§ **TASK STATEMENT**: Rewrite all of the records below as a numbered list with one line per entry, skipping blank lines. Leave the pictures out of your answer.

========

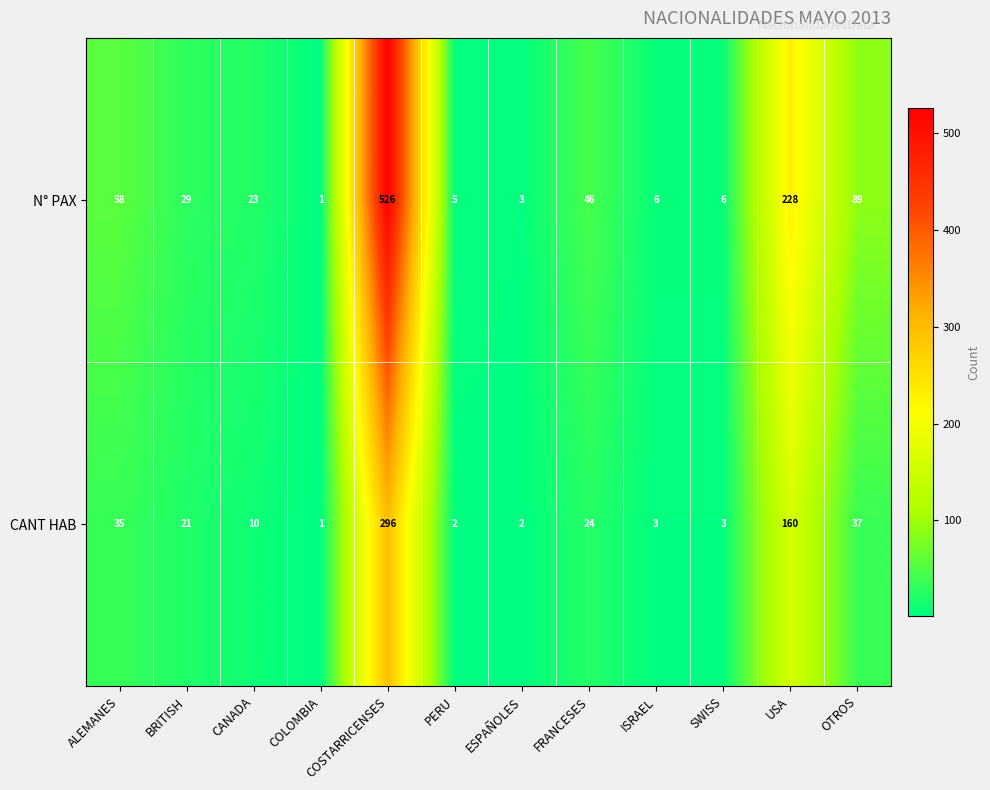

Which series has the largest total across all categories?

N° PAX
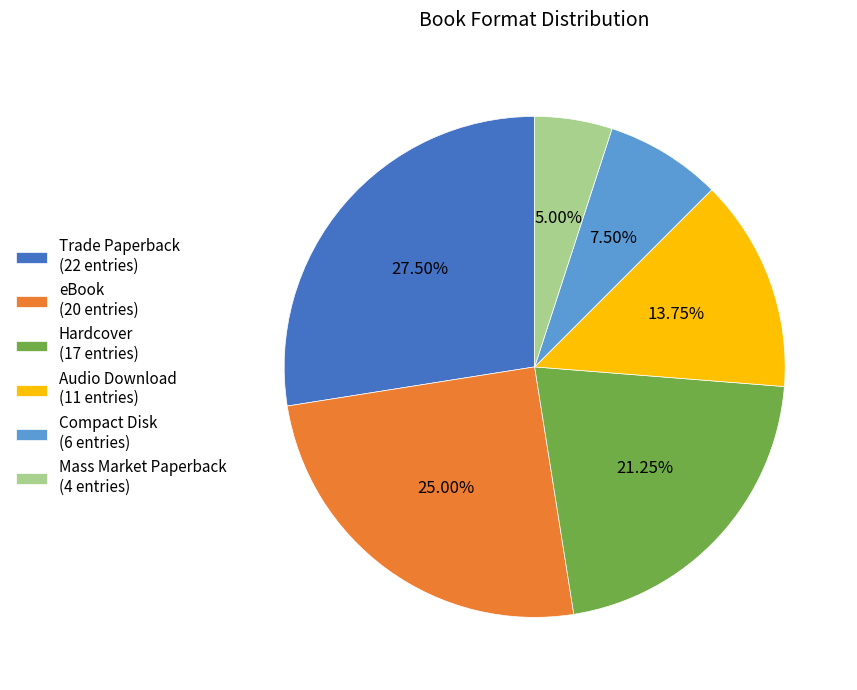

Combined, do eBook (20 entries) and Hardcover (17 entries) account for over 50%?

No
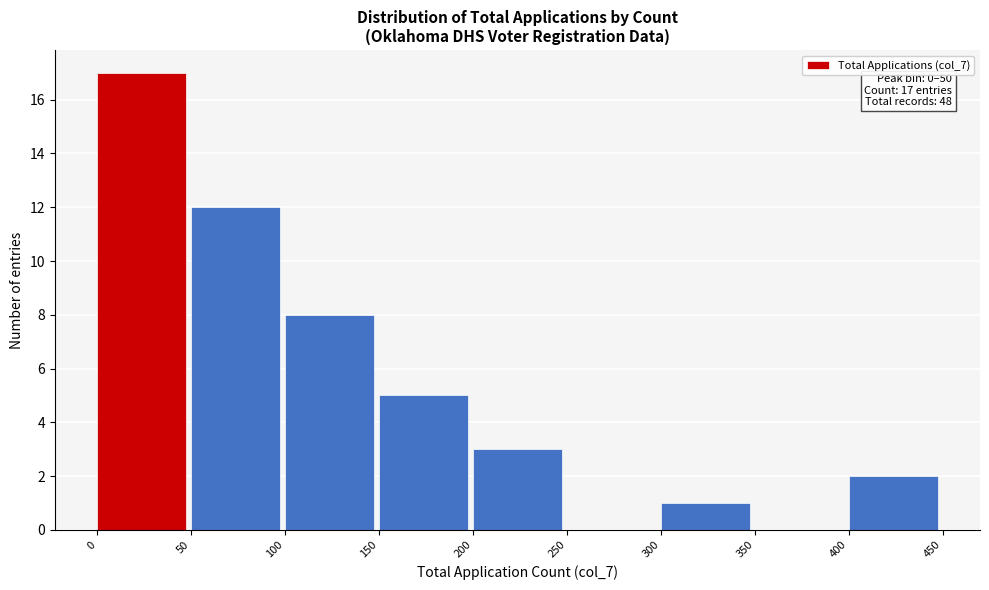

Over which range of the x-axis is the bar tallest?

0 to 50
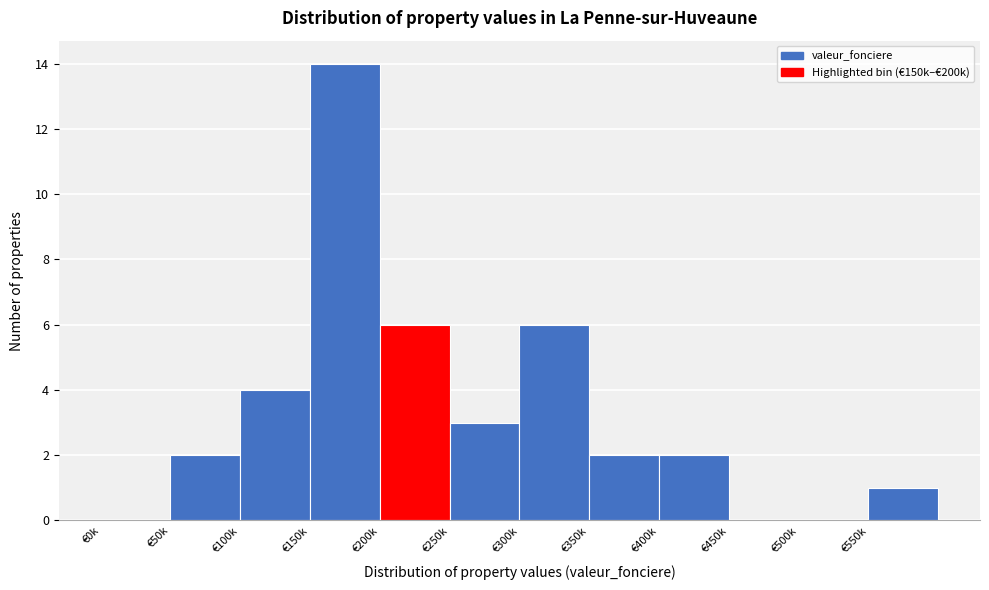

Reading left to right, what are all the values shown in this chart?

€0k=0	€50k=2	€100k=4	€150k=14	€200k=6	€250k=3	€300k=6	€350k=2	€400k=2	€450k=0	€500k=0	€550k=1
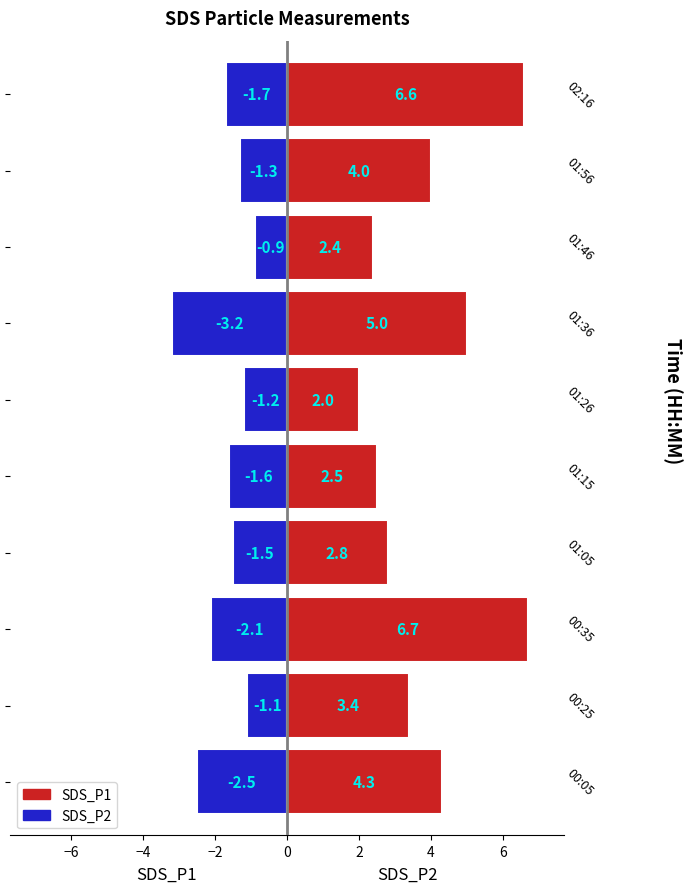

At 0, list the series in order from largest to smallest.

SDS_P1, SDS_P2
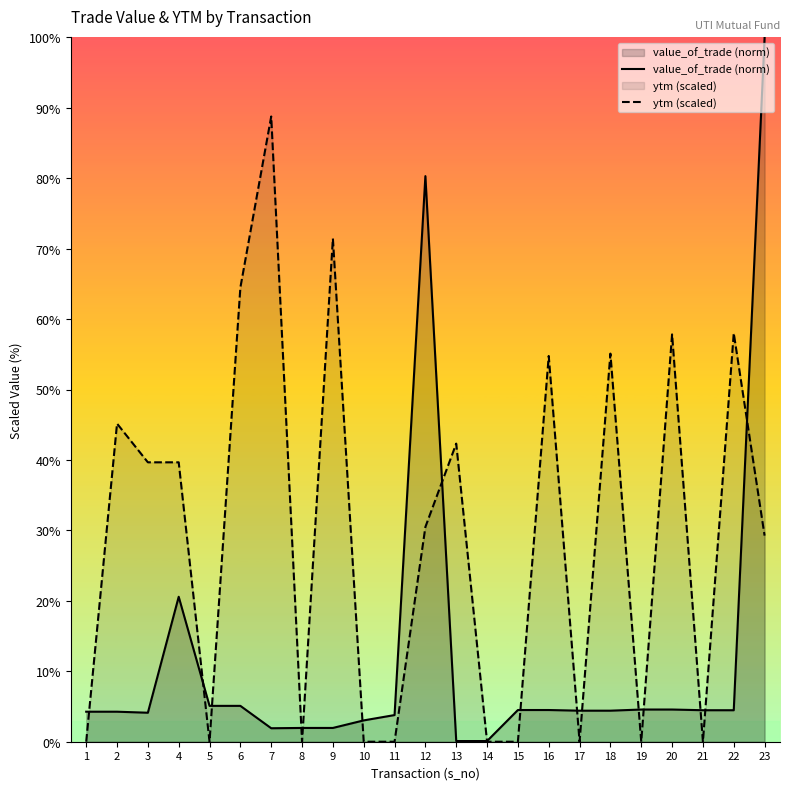

Which category has the lowest value in the ytm (scaled) series?

1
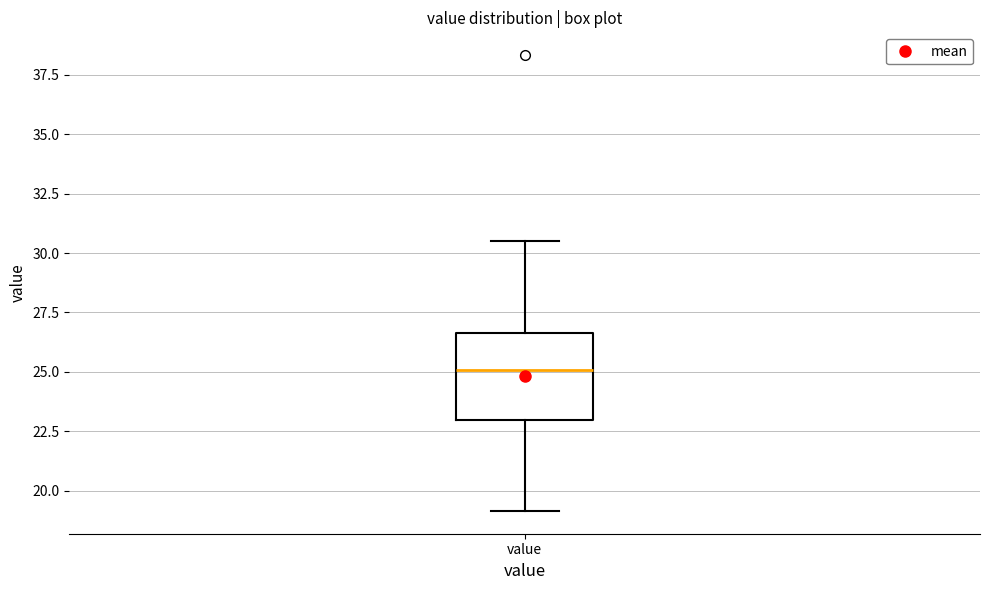

Transcribe this box plot: give where the median line is, the range the box spans, and where the two whiskers end, as read against the y-axis. The values are not printed on the chart, so give them approximately, as read against the axis.

median 25.0, box 23.0 to 26.5, whiskers 19.0 to 30.5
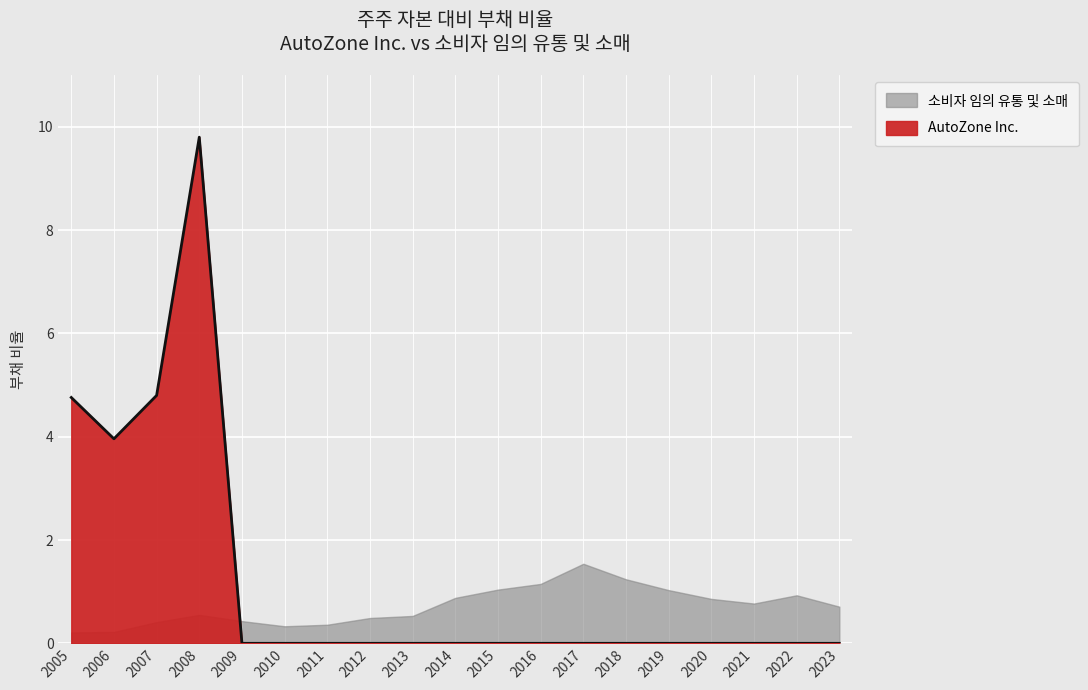

What is the difference between the maximum and minimum values?

9.8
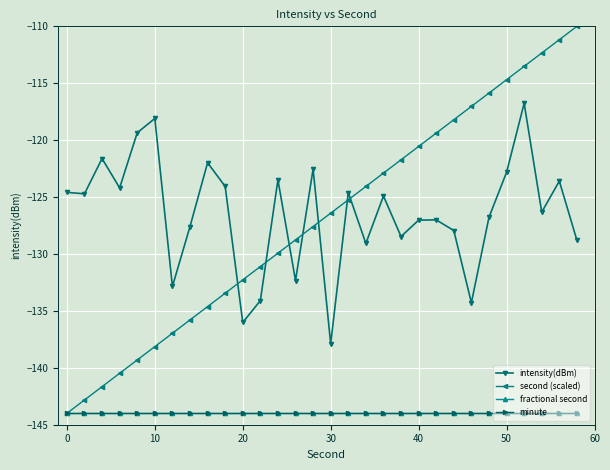

Which series has the largest total across all categories?

intensity(dBm)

========

§ **RESPONSE FOR THIS EXERCISE**:
1. Which series has the largest total across all categories?
2. N° PAX
3. Combined, do eBook (20 entries) and Hardcover (17 entries) account for over 50%?
4. No
5. Over which range of the x-axis is the bar tallest?
6. 0 to 50
7. Reading left to right, what are all the values shown in this chart?
8. €0k=0	€50k=2	€100k=4	€150k=14	€200k=6	€250k=3	€300k=6	€350k=2	€400k=2	€450k=0	€500k=0	€550k=1
9. At 0, list the series in order from largest to smallest.
10. SDS_P1, SDS_P2
11. Which category has the lowest value in the ytm (scaled) series?
12. 1
13. Transcribe this box plot: give where the median line is, the range the box spans, and where the two whiskers end, as read against the y-axis. The values are not printed on the chart, so give them approximately, as read against the axis.
14. median 25.0, box 23.0 to 26.5, whiskers 19.0 to 30.5
15. What is the difference between the maximum and minimum values?
16. 9.8
17. Which series has the largest total across all categories?
18. intensity(dBm)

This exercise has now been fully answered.